Officials will hold a public forum Wednesday to gather feedback on how to keep prime spots along the Monterey Street corridor open for paying customers. The meeting, part of a broader downtown parking management study, comes just weeks after life began returning to the area following a six-month construction closure.

The city reopened the street to motorists last month and complaints are already resurfacing about prime parking spots being monopolized by local workers, rather than those who show up to spend money.

“There really are three broad scenarios possible,” City Transportation Engineer Don Dey said. “One, do nothing, which is what we’re doing right now. Second, is to go with some type of timed limits like two hours. Or third, the parking meters, which are to a great extent self-enforcing, but does require a certain amount of enforcement to make sure people pay for the parking.”

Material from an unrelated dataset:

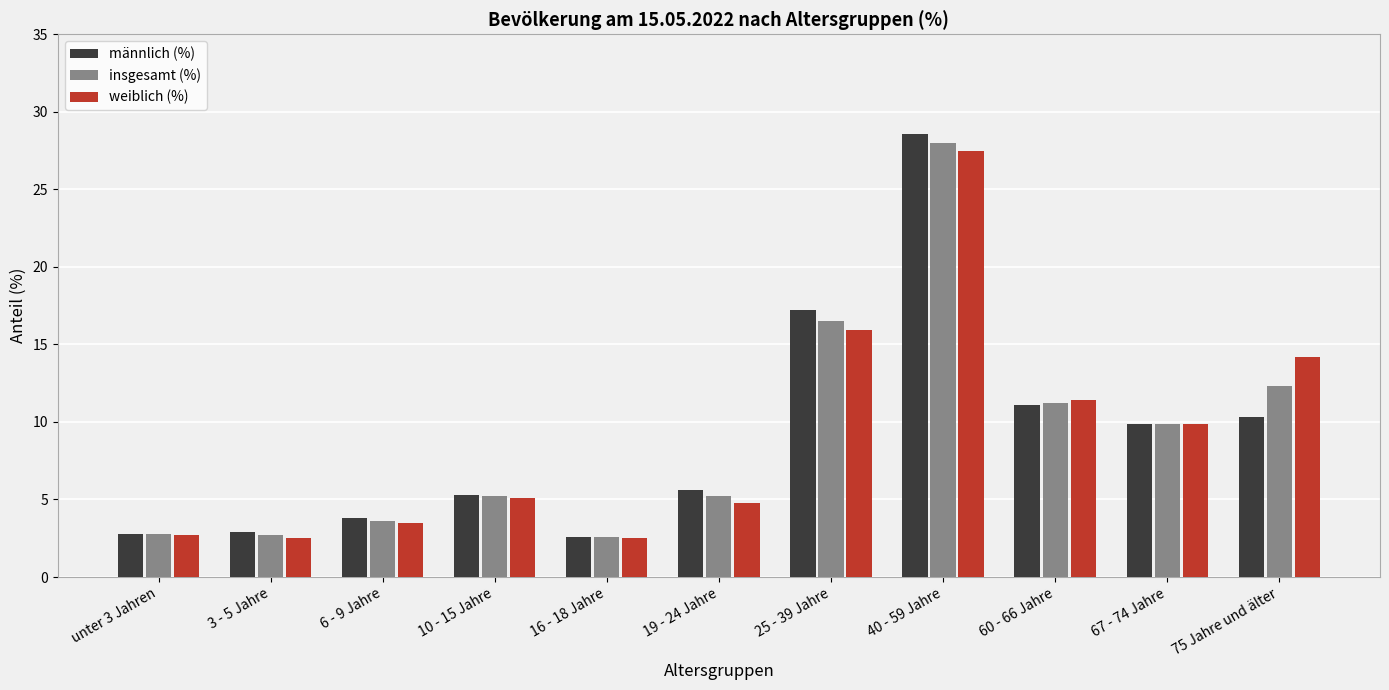

Which category has the highest value across all series?

40 - 59 Jahre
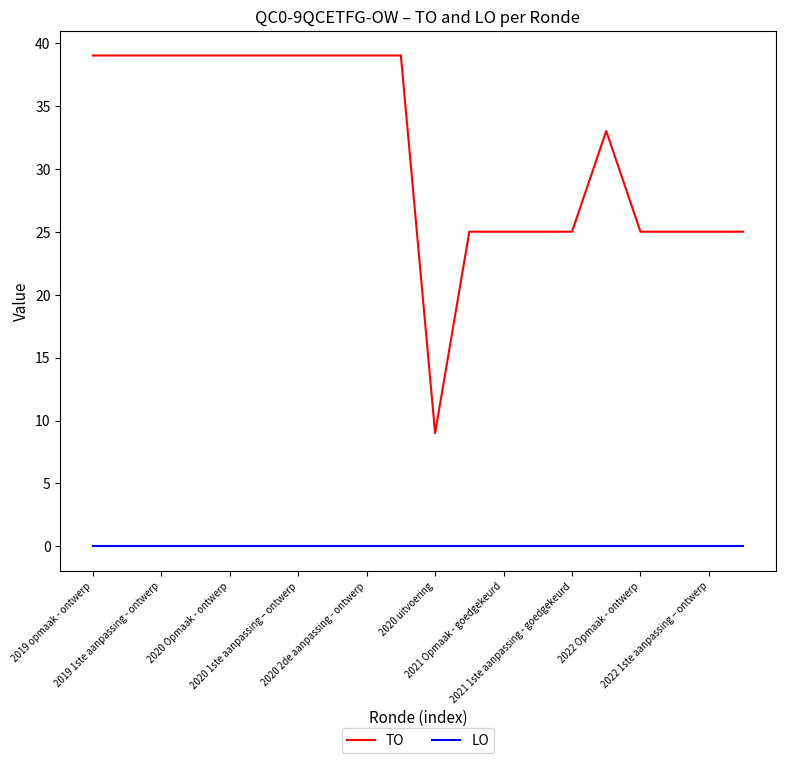

Reading right to left, what are all the values shown in this chart?

TO: 25	25	25	25	33	25	25	25	25	9	39	39	39	39	39	39	39	39	39	39
LO: 0	0	0	0	0	0	0	0	0	0	0	0	0	0	0	0	0	0	0	0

Striped curbs or a string of metal poles with meters are far from the only options available to the city, Dey said. Nowadays, cities have technology that automatically alerts police departments if a vehicle has stayed beyond the time limits, while metering has shifted from a pole at every spot to a centrally-located meter machine that allows shoppers to pre-pay for a ticket that they then place on the dashboard. The solutions are a leap forward from traditional enforcement practices, Dey said.

“If you go back to the old chalk-the-tire enforcement, that’s a very labor-intensive type of method,” Dey said.

Whatever the final solution, some type of police officer or meter enforcement will ultimately be necessary. And when it comes to ticketing, meters tend to finance the cost of enforcement better than time restrictions.

“With parking meters, it would be a much more regular and sustainable revenue source that I think the city could do a good job of estimating year to year,” said Mike Waller, project manager with Hexagon Transportation Consultants, the Gilroy company hired to do the parking study. “In all likelihood, (meters) would pay for the enforcement costs and would probably generate a revenue surplus that could be turned over to the Downtown Business Association for additional streetscape improvements or for maintenance costs.”

But before any final decisions are made, the city is asking business owners, landlords, residents and shoppers for feedback on the best long-term solution.

“The whole idea of this parking management plan is to make sure that spaces that are most convenient for customer use are available for customers,” Waller said. “The idea is not to have all of the downtown employees taking up the customer spaces. We’re looking for the gentlest level of encouragement to try and create a customer-friendly parking experience.”